A 900-page Gass-ian celebration.

This massive selection of writings by the late Gass (Eyes: Novellas and Stories, 2015, etc.), chosen by the author shortly before he died in 2017, is a fitting grand finale to an impressive and influential career. The 50 selections in the book, the oldest from 1958, are divided into four categories: Introduction, Fiction, Artists, and Theory. In “Fifty Literary Pillars,” about literature that influenced his own, his description of Jorge Luis Borges could also describe Gass: “Another amazing mind.

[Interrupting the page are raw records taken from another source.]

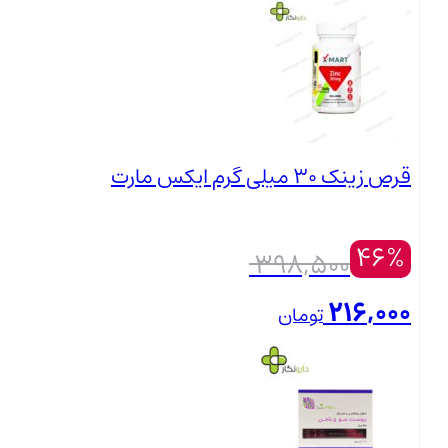
قیمت
بستن
بود.
فعلی:
980,000 تومان.
قرص زینک 30 میلی گرم ایکس مارت
46%
قیمت
398,500
اصلی:
216,000
تومان
398,500 تومان
قیمت
بستن
بود.
فعلی:
216,000 تومان.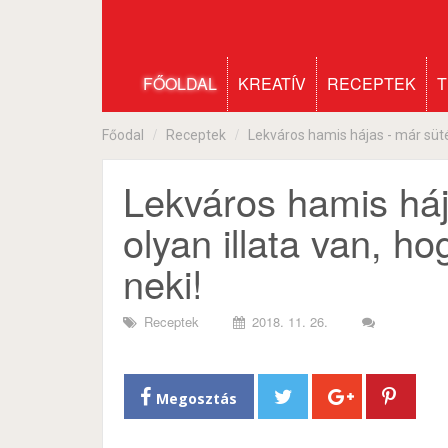
FŐOLDAL
KREATÍV
RECEPTEK
T
Főodal
Receptek
Lekváros hamis hájas - már sütés
Lekváros hamis háj
olyan illata van, ho
neki!
Receptek
2018. 11. 26.
Megosztás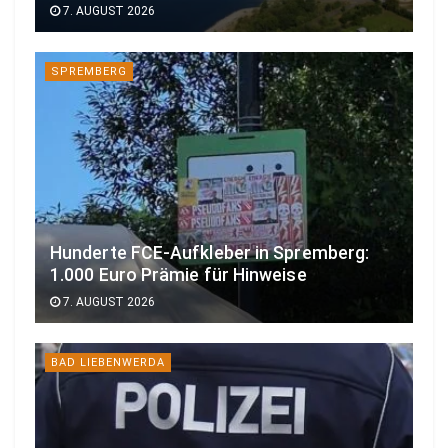
7. AUGUST 2026
SPREMBERG
Hunderte FCE-Aufkleber in Spremberg:
1.000 Euro Prämie für Hinweise
7. AUGUST 2026
BAD LIEBENWERDA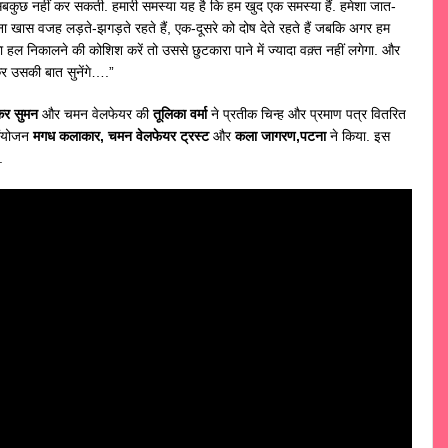
सबकुछ नहीं कर सकती. हमारी समस्या यह है कि हम खुद एक समस्या हैं. हमेशा जात-
िना खास वजह लड़ते-झगड़ते रहते हैं, एक-दूसरे को दोष देते रहते हैं जबकि अगर हम
हल निकालने की कोशिश करें तो उससे छुटकारा पाने में ज्यादा वक़्त नहीं लगेगा. और
 उसकी बात सुनेंगे….”
कर सुमन
और चमन वेलफेयर की
तूलिका वर्मा
ने प्रतीक चिन्ह और प्रमाण पत्र वितरित
संयोजन
मगध कलाकार, चमन वेलफेयर ट्रस्ट
और
कला जागरण,पटना
ने किया. इस
.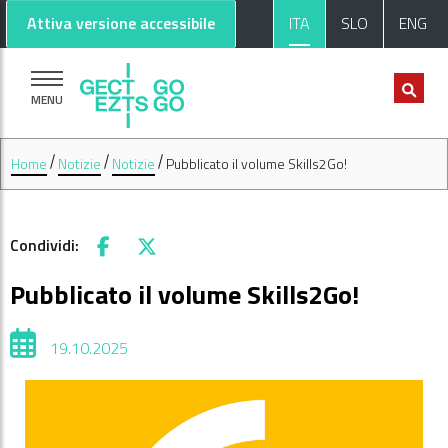
Vai al contenuto principale
Vai al footer
Attiva versione accessibile
ITA
SLO
ENG
MENU
Home
Notizie
Notizie
Pubblicato il volume Skills2Go!
Condividi:
Facebook
X
Pubblicato il volume Skills2Go!
19.10.2025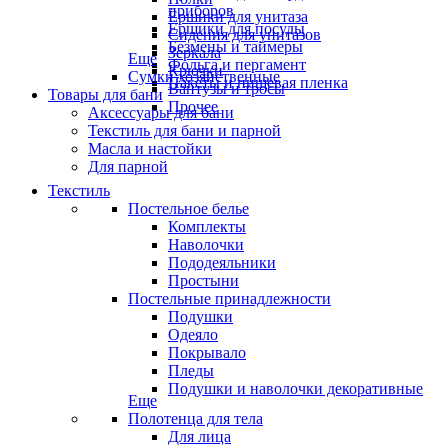
приборов
Ёршики для унитаза
Ёршики для посуды
Сидения для унитазов
Безмены и таймеры
Зеркала
Еще
Фольга и пергамент
Крючки
Сумки хозяйственные
Пакеты и пищевая пленка
Вантузы и тросы
Товары для бани
Прочее
Аксессуары для бани
Текстиль для бани и парной
Масла и настойки
Для парной
Текстиль
Постельное белье
Комплекты
Наволочки
Пододеяльники
Простыни
Постельные принадлежности
Подушки
Одеяло
Покрывало
Пледы
Подушки и наволочки декоративные
Еще
Полотенца для тела
Для лица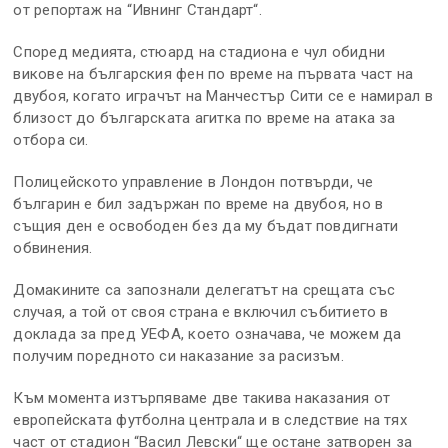
от репортаж на “Ивнинг Стандарт“.
Според медията, стюард на стадиона е чул обидни
викове на българския фен по време на първата част на
двубоя, когато играчът на Манчестър Сити се е намирал в
близост до българската агитка по време на атака за
отбора си.
Полицейското управление в Лондон потвърди, че
българин е бил задържан по време на двубоя, но в
същия ден е освободен без да му бъдат повдигнати
обвинения.
Домакините са запознали делегатът на срещата със
случая, а той от своя страна е включил събитието в
доклада за пред УЕФА, което означава, че можем да
получим поредното си наказание за расизъм.
Към момента изтърпяваме две такива наказания от
европейската футболна централа и в следствие на тях
част от стадион “Васил Левски“ ще остане затворен за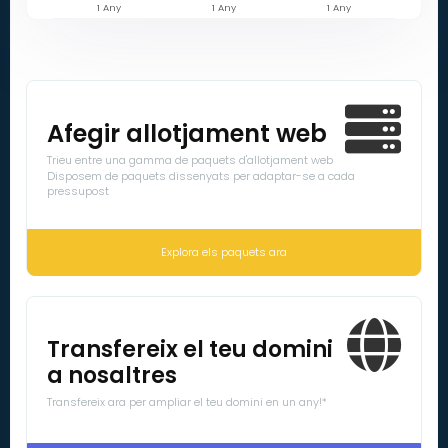
1 Any
1 Any
1 Any
Afegir allotjament web
Trieu entre una gamma de paquets d'allotjament web
Disposem de paquets dissenyats per adaptar-se a cada
pressupost
Explora els paquets ara
Transfereix el teu domini
a nosaltres
Transfereix ara per ampliar el teu domini en un any!*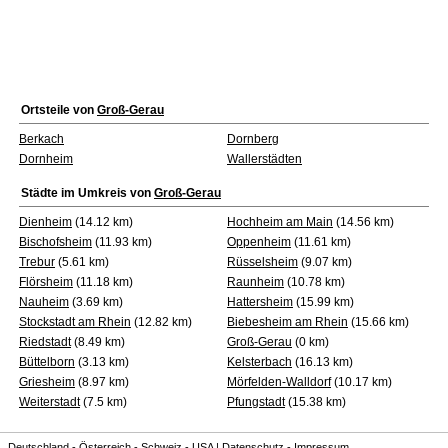
Ortsteile von
Groß-Gerau
Berkach
Dornberg
Dornheim
Wallerstädten
Städte im Umkreis von
Groß-Gerau
Dienheim
(14.12 km)
Hochheim am Main
(14.56 km)
Bischofsheim
(11.93 km)
Oppenheim
(11.61 km)
Trebur
(5.61 km)
Rüsselsheim
(9.07 km)
Flörsheim
(11.18 km)
Raunheim
(10.78 km)
Nauheim
(3.69 km)
Hattersheim
(15.99 km)
Stockstadt am Rhein
(12.82 km)
Biebesheim am Rhein
(15.66 km)
Riedstadt
(8.49 km)
Groß-Gerau
(0 km)
Büttelborn
(3.13 km)
Kelsterbach
(16.13 km)
Griesheim
(8.97 km)
Mörfelden-Walldorf
(10.17 km)
Weiterstadt
(7.5 km)
Pfungstadt
(15.38 km)
Deutschland
-
Österreich
-
Schweiz
-
USA
|
Datenschutz
-
Impressum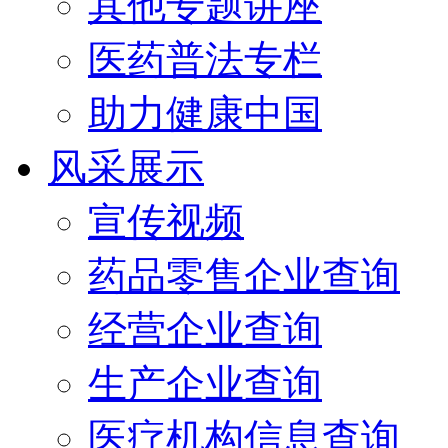
其他专题讲座
医药普法专栏
助力健康中国
风采展示
宣传视频
药品零售企业查询
经营企业查询
生产企业查询
医疗机构信息查询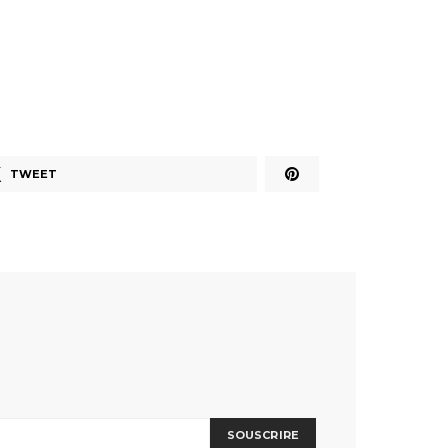
TWEET
SOUSCRIRE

Here is the consciousness of a devoted, playful, skeptical intelligence, a man made civilized by the library, as if to prove it can be done.” In “Philosophy and the Form of Fiction” (1970), Gass writes that “forms of fiction serve as the material upon which further forms can be imposed. Indeed, many of the so-called antinovels are really metafictions.” A whole generation of writers practiced metafiction: William Gaddis' The Recognitions was a “thunderclap,” and Gass also explores John Hawkes, John Barth, Donald Barthelme, and Robert Coover. As a philosophy professor at Washington University, metafiction was a wellspring for his criticism. As he writes at the end of “The Book as a Container of Consciousness,” it “remains for the reader to realize the text, not only by reachieving the consciousness some works create…but by appreciating the unity of book/body and book/mind that the best books bring about.” As a fiction writer, Gass was regularly praised for his subtle prose style and daunting ideas, but the books sold poorly. The Tunnel was too immense and labyrinthine, In the Heart of the Heart of the Country was too dense and lyrical, and his novella Willie Masters’ Lonesome Wife (not included here) pushed its prose to the breaking point. Literature is finally catching up with him, and this compendious, literary extravaganza should spark a Gass revival.

A great deal of this material is perplexing, demanding, and obscure, but the author’s beautiful writing is always well worth a visit.